Cybersecurity Incident Responder

Location: Markham, ON (Hybrid Work Environment)

3 days per week in office

Contract - 6 months, starting July 2025

We're looking for a skilled and proactive cybersecurity professional to join our Cybersecurity Operations team. This role is ideal for someone with hands-on experience managing high-severity (Tier 3) security incidents and a strong background in using advanced incident response tools. The position also involves supporting investigations into internal fraud and financial crimes that involve digital elements.

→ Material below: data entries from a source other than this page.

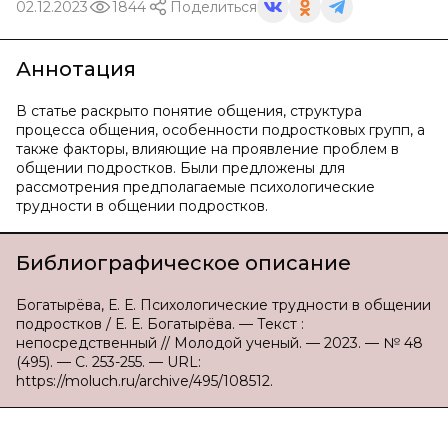
02.12.2023
1844
Поделиться
Аннотация
В статье раскрыто понятие общения, структура
процесса общения, особенности подростковых групп, а
также факторы, влияющие на проявление проблем в
общении подростков. Были предложены для
рассмотрения предполагаемые психологические
трудности в общении подростков.
Библиографическое описание
Богатырёва, Е. Е. Психологические трудности в общении
подростков / Е. Е. Богатырёва. — Текст :
непосредственный // Молодой ученый. — 2023. — № 48
(495). — С. 253-255. — URL:
https://moluch.ru/archive/495/108512.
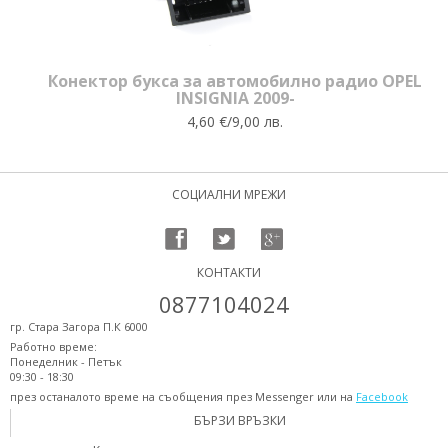
Конектор букса за автомобилно радио OPEL
INSIGNIA 2009-
4,60 €/9,00 лв.
СОЦИАЛНИ МРЕЖИ
КОНТАКТИ
0877104024
гр. Стара Загора П.К 6000
Работно време:
Понеделник - Петък
09:30 - 18:30
през останалото време на съобщения през Messenger или на
Facebook
БЪРЗИ ВРЪЗКИ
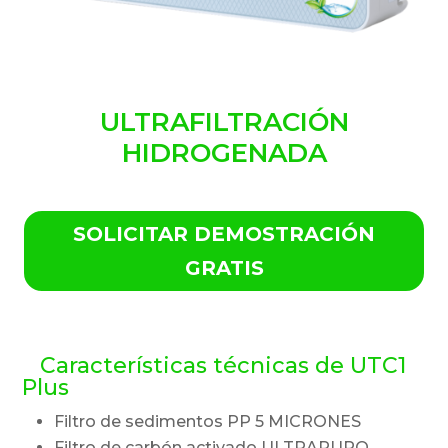
ULTRAFILTRACIÓN
HIDROGENADA
SOLICITAR DEMOSTRACIÓN
GRATIS
Características técnicas de UTC1
Plus
Filtro de sedimentos PP 5 MICRONES
Filtro de carbón activado ULTRAPURO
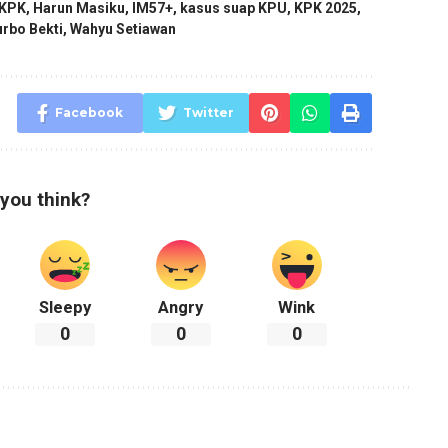
 KPK
,
Harun Masiku
,
IM57+
,
kasus suap KPU
,
KPK 2025
,
rbo Bekti
,
Wahyu Setiawan
Facebook
Twitter
you think?
Sleepy
Angry
Wink
0
0
0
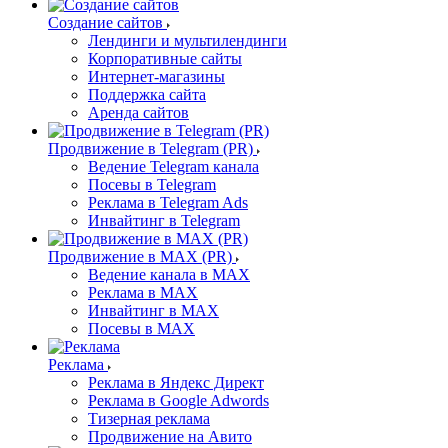
Создание сайтов
Лендинги и мультилендинги
Корпоративные сайты
Интернет-магазины
Поддержка сайта
Аренда сайтов
Продвижение в Telegram (PR)
Ведение Telegram канала
Посевы в Telegram
Реклама в Telegram Ads
Инвайтинг в Telegram
Продвижение в MAX (PR)
Ведение канала в MAX
Реклама в MAX
Инвайтинг в MAX
Посевы в MAX
Реклама
Реклама в Яндекс Директ
Реклама в Google Adwords
Тизерная реклама
Продвижение на Авито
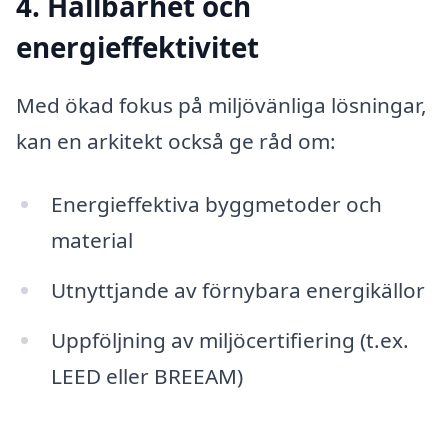
4. Hållbarhet och
energieffektivitet
Med ökad fokus på miljövänliga lösningar,
kan en arkitekt också ge råd om:
Energieffektiva byggmetoder och
material
Utnyttjande av förnybara energikällor
Uppföljning av miljöcertifiering (t.ex.
LEED eller BREEAM)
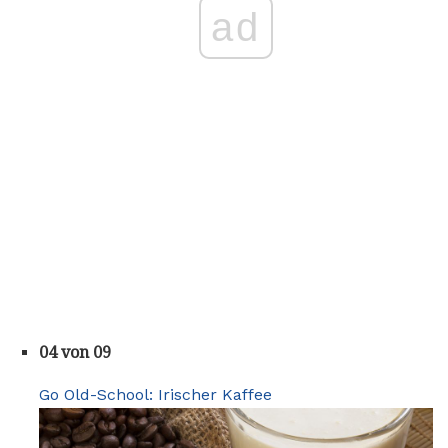
ad
04 von 09
Go Old-School: Irischer Kaffee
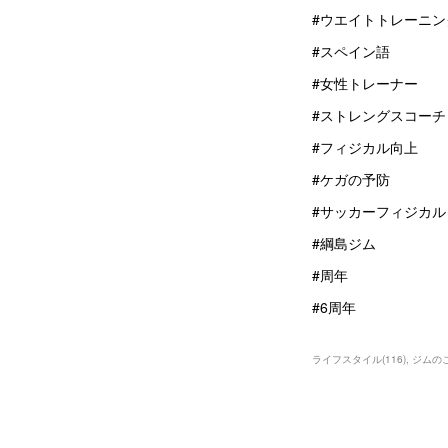
#ウエイトトレーニン
#スペイン語
#女性トレーナー
#ストレングスコーチ
#フィジカル向上
#ケガの予防
#サッカーフィジカル
#綱島ジム
#周年
#6周年
ライフスタイル
(
116
)
ジムの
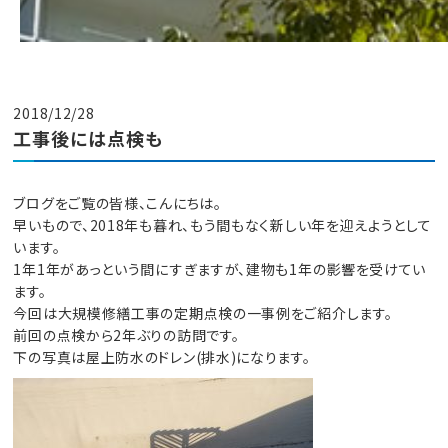
2018/12/28
工事後には点検も
ブログをご覧の皆様、こんにちは。
早いもので、2018年も暮れ、もう間もなく新しい年を迎えようとして
います。
1年1年があっという間にすぎますが、建物も1年の影響を受けてい
ます。
今回は大規模修繕工事の定期点検の一事例をご紹介します。
前回の点検から2年ぶりの訪問です。
下の写真は屋上防水のドレン(排水)になります。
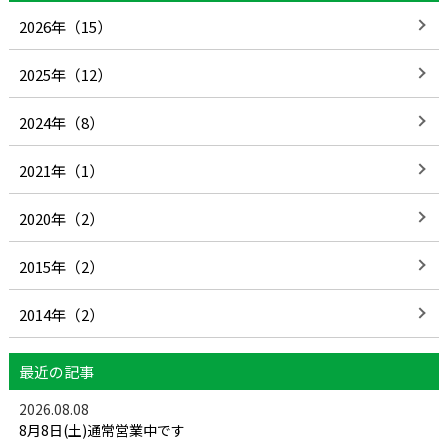
2026年（15）
2025年（12）
2024年（8）
2021年（1）
2020年（2）
2015年（2）
2014年（2）
最近の記事
2026.08.08
8月8日(土)通常営業中です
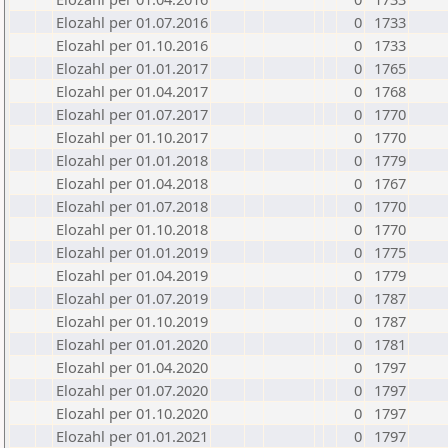
Elozahl per 01.07.2016
0
1733
Elozahl per 01.10.2016
0
1733
Elozahl per 01.01.2017
0
1765
Elozahl per 01.04.2017
0
1768
Elozahl per 01.07.2017
0
1770
Elozahl per 01.10.2017
0
1770
Elozahl per 01.01.2018
0
1779
Elozahl per 01.04.2018
0
1767
Elozahl per 01.07.2018
0
1770
Elozahl per 01.10.2018
0
1770
Elozahl per 01.01.2019
0
1775
Elozahl per 01.04.2019
0
1779
Elozahl per 01.07.2019
0
1787
Elozahl per 01.10.2019
0
1787
Elozahl per 01.01.2020
0
1781
Elozahl per 01.04.2020
0
1797
Elozahl per 01.07.2020
0
1797
Elozahl per 01.10.2020
0
1797
Elozahl per 01.01.2021
0
1797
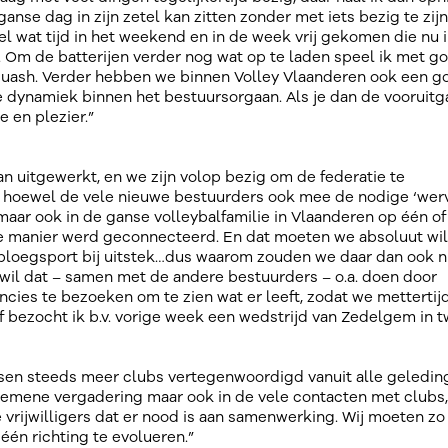
anse dag in zijn zetel kan zitten zonder met iets bezig te zijn
wel wat tijd in het weekend en in de week vrij gekomen die nu 
. Om de batterijen verder nog wat op te laden speel ik met g
quash. Verder hebben we binnen Volley Vlaanderen ook een g
ynamiek binnen het bestuursorgaan. Als je dan de vooruit
e en plezier.”
n uitgewerkt, en we zijn volop bezig om de federatie te
jd, hoewel de vele nieuwe bestuurders ook mee de nodige ‘wer
maar ook in de ganse volleybalfamilie in Vlaanderen op één of
ve manier werd geconnecteerd. En dat moeten we absoluut wil
ploegsport bij uitstek…dus waarom zouden we daar dan ook n
wil dat – samen met de andere bestuurders – o.a. doen door
ncies te bezoeken om te zien wat er leeft, zodat we mettertij
lf bezocht ik b.v. vorige week een wedstrijd van Zedelgem in 
ssen steeds meer clubs vertegenwoordigd vanuit alle geledi
lgemene vergadering maar ook in de vele contacten met clubs,
vrijwilligers dat er nood is aan samenwerking. Wij moeten zo
één richting te evolueren.”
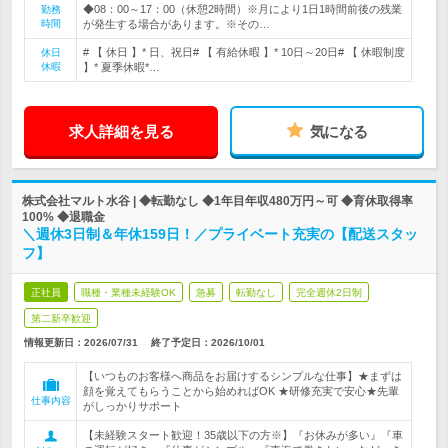
◆08：00～17：00（休憩2時間）※月により1日1時間前後の残業
勤務
時間
が発生する場合があります。※その…
# 【 休日 】* 日、祝日# 【 有給休暇 】* 10日～20日# 【 休暇制度
休日
休暇
】* 夏季休暇*…
求人詳細を見る
気になる
株式会社マルト水谷 | ◆転勤なし ◆1年目年収480万円～可 ◆育休取得率
100% ◆退職金
＼週休3日制＆年休159日！／プライベート充実の【配送スタッ
フ】
正社員
職種・業種未経験OK
急募
転勤なし
完全週休2日制
第二新卒歓迎
情報更新日：2026/07/31
終了予定日：
2026/10/01
【いつものお客様へ商品をお届けするシンプルな仕事】★まずは
顔を覚えてもらうことから始めればOK ★研修充実で安心★先輩
仕事内容
がしっかりサポート
【未経験スタート歓迎！35歳以下の方※】『お休みが多い』『車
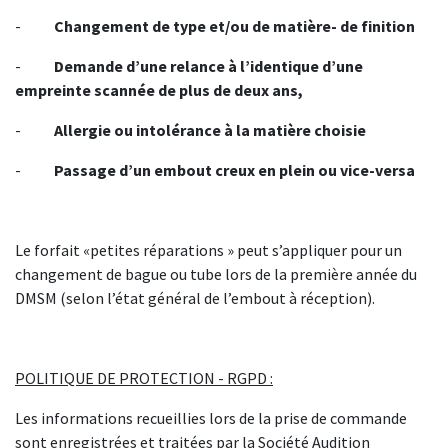
-
Changement
de
type
et/ou
de
matière-
de
finition
-
Demande
d’une
relance
à
l’identique
d’une
empreinte
scannée
de
plus
de
deux
ans,
-
Allergie
ou
intolérance
à
la
matière
choisie
-
Passage
d’un
embout
creux
en
plein
ou
vice-versa
Le forfait «petites réparations » peut s’appliquer pour un
changement de bague ou tube lors de la première année du
DMSM (selon l’état général de l’embout à réception).
POLITIQUE DE PROTECTION - RGPD :
Les informations recueillies lors de la prise de commande
sont enregistrées et traitées par la Société Audition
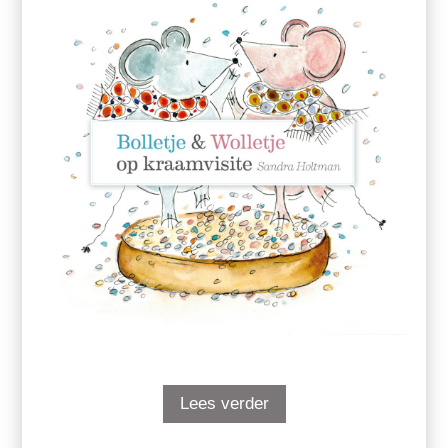
Lees verder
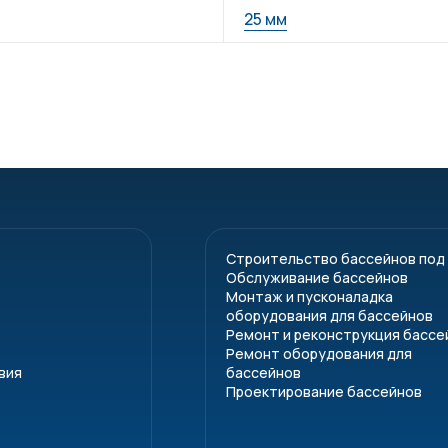
25 мм
Строительство бассейнов под
Обслуживание бассейнов
Монтаж и пусконаладка
оборудования для бассейнов
Ремонт и реконструкция бассе
Ремонт оборудования для
вия
бассейнов
Проектирование бассейнов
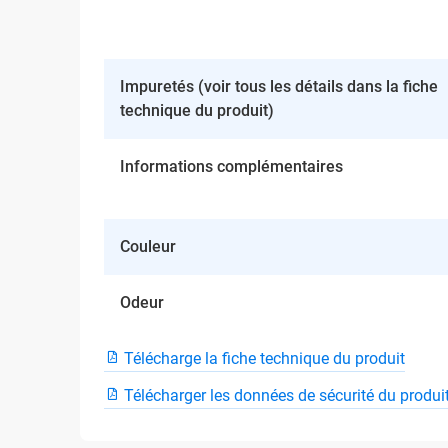
Impuretés (voir tous les détails dans la fiche
technique du produit)
Informations complémentaires
Couleur
Odeur
Télécharge la fiche technique du produit
Télécharger les données de sécurité du produi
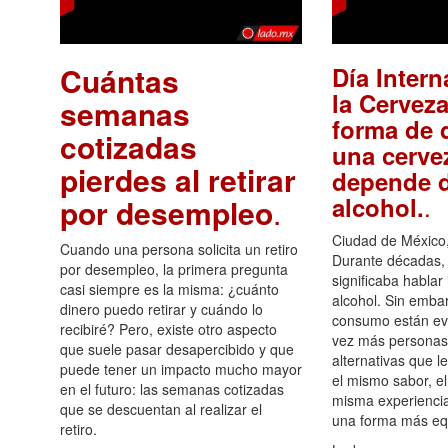
Cuántas
Día Intern
la Cerveza
semanas
forma de d
cotizadas
una cerve
pierdes al retirar
depende d
.
alcohol.
por desempleo
.
Ciudad de México,
Cuando una persona solicita un retiro
Durante décadas, 
por desempleo, la primera pregunta
significaba hablar
casi siempre es la misma: ¿cuánto
alcohol. Sin embar
dinero puedo retirar y cuándo lo
consumo están ev
recibiré? Pero, existe otro aspecto
vez más personas
que suele pasar desapercibido y que
alternativas que l
puede tener un impacto mucho mayor
el mismo sabor, el
en el futuro: las semanas cotizadas
misma experiencia
que se descuentan al realizar el
una forma más equ
retiro.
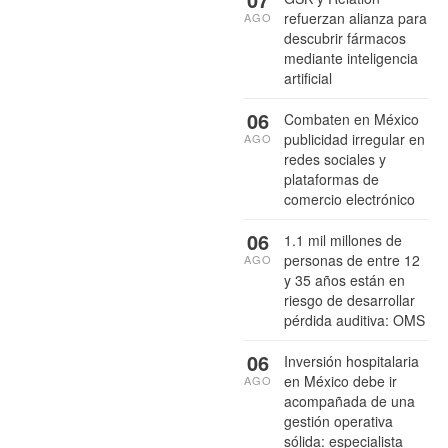
refuerzan alianza para
AGO
descubrir fármacos
mediante inteligencia
artificial
06
Combaten en México
publicidad irregular en
AGO
redes sociales y
plataformas de
comercio electrónico
06
1.1 mil millones de
personas de entre 12
AGO
y 35 años están en
riesgo de desarrollar
pérdida auditiva: OMS
06
Inversión hospitalaria
en México debe ir
AGO
acompañada de una
gestión operativa
sólida: especialista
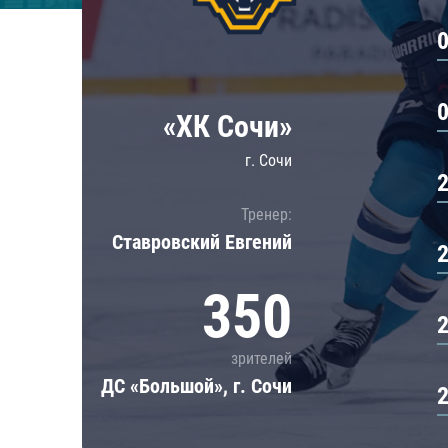
Локомотив
Северсталь
ЦСКА
Шанхайские Драконы
«ХК Сочи»
г. Сочи
Тренер:
Ставровский Евгений
350
зрителей
ДС «Большой», г. Сочи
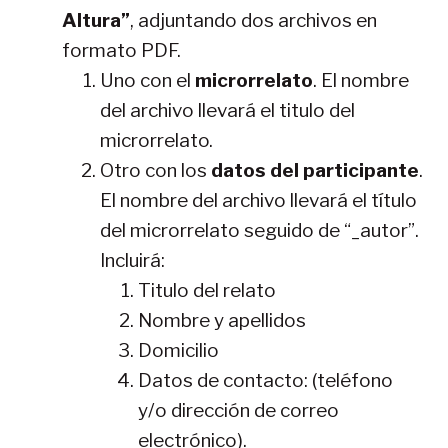
Altura”
, adjuntando dos archivos en
formato PDF.
Uno con el
microrrelato
. El nombre
del archivo llevará el titulo del
microrrelato.
Otro con los
datos del participante
.
El nombre del archivo llevará el título
del microrrelato seguido de “_autor”.
Incluirá:
Titulo del relato
Nombre y apellidos
Domicilio
Datos de contacto: (teléfono
y/o dirección de correo
electrónico).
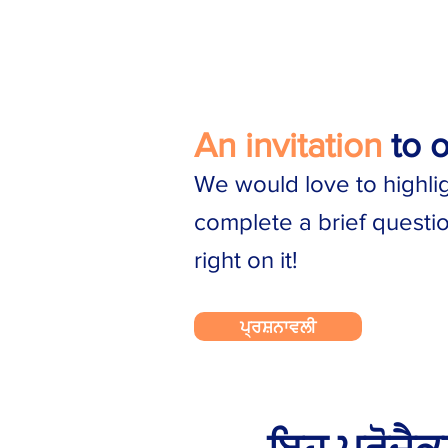
An invitation
to 
We would love to highli
complete a brief questio
right on it!
ਪ੍ਰਸ਼ਨਾਵਲੀ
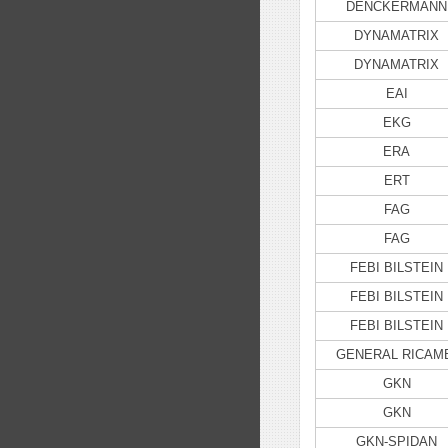
DENCKERMANN
DYNAMATRIX
DYNAMATRIX
EAI
EKG
ERA
ERT
FAG
FAG
FEBI BILSTEIN
FEBI BILSTEIN
FEBI BILSTEIN
GENERAL RICAM
GKN
GKN
GKN-SPIDAN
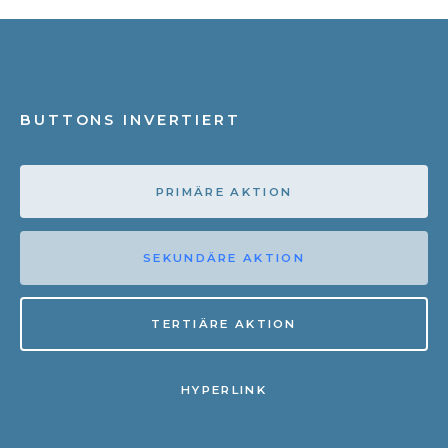
BUTTONS INVERTIERT
PRIMÄRE AKTION
SEKUNDÄRE AKTION
TERTIÄRE AKTION
HYPERLINK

Participation in a rotating on-call schedule is required to ensure rapid response around the clock.

Key Responsibilities

• Lead the response to complex cybersecurity incidents and deliver clear, concise reports to leadership and stakeholders.
• Evaluate and respond to escalated alerts from external security service providers, determining the scope, impact, and appropriate containment and recovery actions.
• Optimize and maintain incident response platforms such as EDR, SIEM, and SOAR by refining configurations and improving detection capabilities.
• Perform deep-dive technical investigations to uncover root causes, attack vectors, and adversary tactics and techniques.
• Remain vigilant during shifts and on-call periods to ensure timely and effective incident handling.
• Collaborate with internal departments such as Privacy, Risk, and Financial Crime to support broader investigations involving cyber threats.
• Adapt quickly to evolving threats and a fast-paced operational environment.

What You Bring

• Minimum of 2 years of direct experience in cybersecurity incident response, ideally within a large enterprise or financial services setting.
• Strong technical foundation in network security, threat analysis, and vulnerability management.
• Proven ability to assess and triage security alerts, determine business impact, and implement effective containment and remediation strategies.
• Hands-on experience with EDR, SIEM, and SOAR tools, including tuning and rule development.
• Expertise in conducting forensic investigations and identifying threat actor behaviors.
• Excellent communication and collaboration skills, with the ability to manage multiple incidents simultaneously.
• Industry-recognized certifications such as CISCP, OSCP, CIH, CHFI, or equivalent (completed or in progress).
• Additional experience in threat hunting, threat intelligence, or digital forensics is a strong asset.

Education & Certifications

• A degree in Computer Science, Computer Engineering, or a related discipline is preferred.
• Cybersecurity certifications focused on incident response are highly desirable.
• Familiarity with the insurance or financial services industry is a plus.